На краях загонки Фенька лихо разворачивала свой «натик», или «мать-верти», безошибочно попадала в обратную борозду и вела трактор ровно, без рывков, словно он не только не пахал, а вовсе двигался не по земле. Так водить машину могла только она.
Взглянув еще раз на небо, я отыскал взором Большую Медведицу, по ее перевернутому ковшу понял, что скоро будет светать. И увяз сознанием в последней мысли, а может, я уже додумал ее во сне, в который провалился даже, кажется, раньше, чем почувствовал под собою мягкое.
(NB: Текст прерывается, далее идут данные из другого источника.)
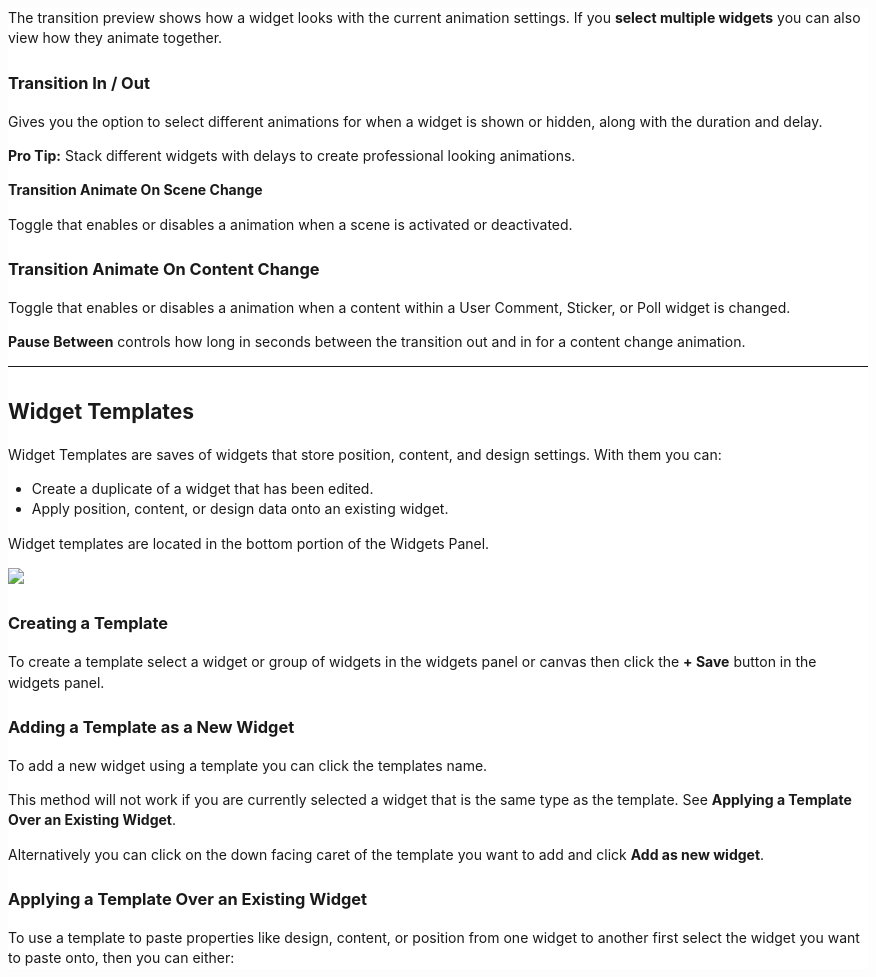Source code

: The transition preview shows how a widget looks with the current animation settings. If you **select multiple widgets** you can also view how they animate together.

### **Transition In / Out**

Gives you the option to select different animations for when a widget is shown or hidden, along with the duration and delay.&#x20;

**Pro Tip:** Stack different widgets with delays to create professional looking animations. &#x20;

**Transition Animate On Scene Change**

Toggle that enables or disables a animation when a scene is activated or deactivated.

### **Transition Animate On Content Change**

Toggle that enables or disables a animation when a content within a User Comment, Sticker, or Poll widget is changed.

**Pause Between** controls how long in seconds between the transition out and in for a content change animation.

***

## **Widget Templates**

Widget Templates are saves of widgets that store position, content, and design settings. With them you can:

* Create a duplicate of a widget that has been edited.  &#x20;
* Apply position, content, or design data onto an existing widget.&#x20;

Widget templates are located in the bottom portion of the Widgets Panel.

![](https://ucarecdn.com/ad2eb4b8-1b17-4331-a304-cb8afc9d2f3f/)

### Creating a Template

To create a template select a widget or group of widgets in the widgets panel or canvas then click the **+ Save** button in the widgets panel.&#x20;

### Adding a Template as a New Widget

To add a new widget using a template you can click the templates name.&#x20;

This method will not work if you are currently selected a widget that is the same type as the template. See **Applying a Template Over an Existing Widget**.

Alternatively you can click on the down facing caret of the template you want to add and click **Add as new widget**.

### Applying a Template Over an Existing Widget

To use a template to paste properties like design, content, or position from one widget to another first select the widget you want to paste onto, then you can either:&#x20;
А потом – тоже во сне – кто-то толкнул меня в спину и что-то холодное стало взбираться на мою грудь. И тут сознание – пополам – разломила боль. Она уже была въяве, потому что сразу же выбисерило лоб мелким липким потом. А в другой половине застряла мысль, что мне все это снится и сейчас, как я только открою глаза, боль пройдет и я пойму, что зря дернулся всем телом, пытаясь вырваться из чьих-то холодных, тяжелых объятий.
Очнулся, а вернее, пришел в себя я на пахонине. Ныла грудь, и саднила нога. Рядом – на коленях – стояла Фенька, держа в руках тот самый ключ, с которым гонялась за Танькой, а потом запулила в меня.
«Живой?» – выхрипнула она мне в ухо, но я не почувствовал, чтобы его опалило ее дыхание.
Я не ответил. Так – не увял, – а, видимо, усох у меня во рту язык. И, наверно поняв, что я хочу пить, она приподняла мою голову и положила себе на колени и, как маленькому, вставила мне в рот бутылку. Горлышком. Только соски на ней не хватало.
Но эти в общем-то юморные мысли не вызывали во мне ни улыбки, ни просто «безулыбочного» зубоскальства. Я как-то очень серьезно хотел не то чтобы жить, а как-то полегче дышать и просто существовать, что ли.
Я было хотел подняться, но к боли прибавилась тошнота и остановила эти поползновения. К тому же очень горела нога и, кажется, существовала отдельно от остальной части тела.
«Лежи!» – приказала мне Фенька и растворилась в месячном полумраке, не настолько плотном, чтобы ничего не было видать, но и не таким прозрачном, чтобы я мог рассмотреть, что она собирается делать или куда делась вообще.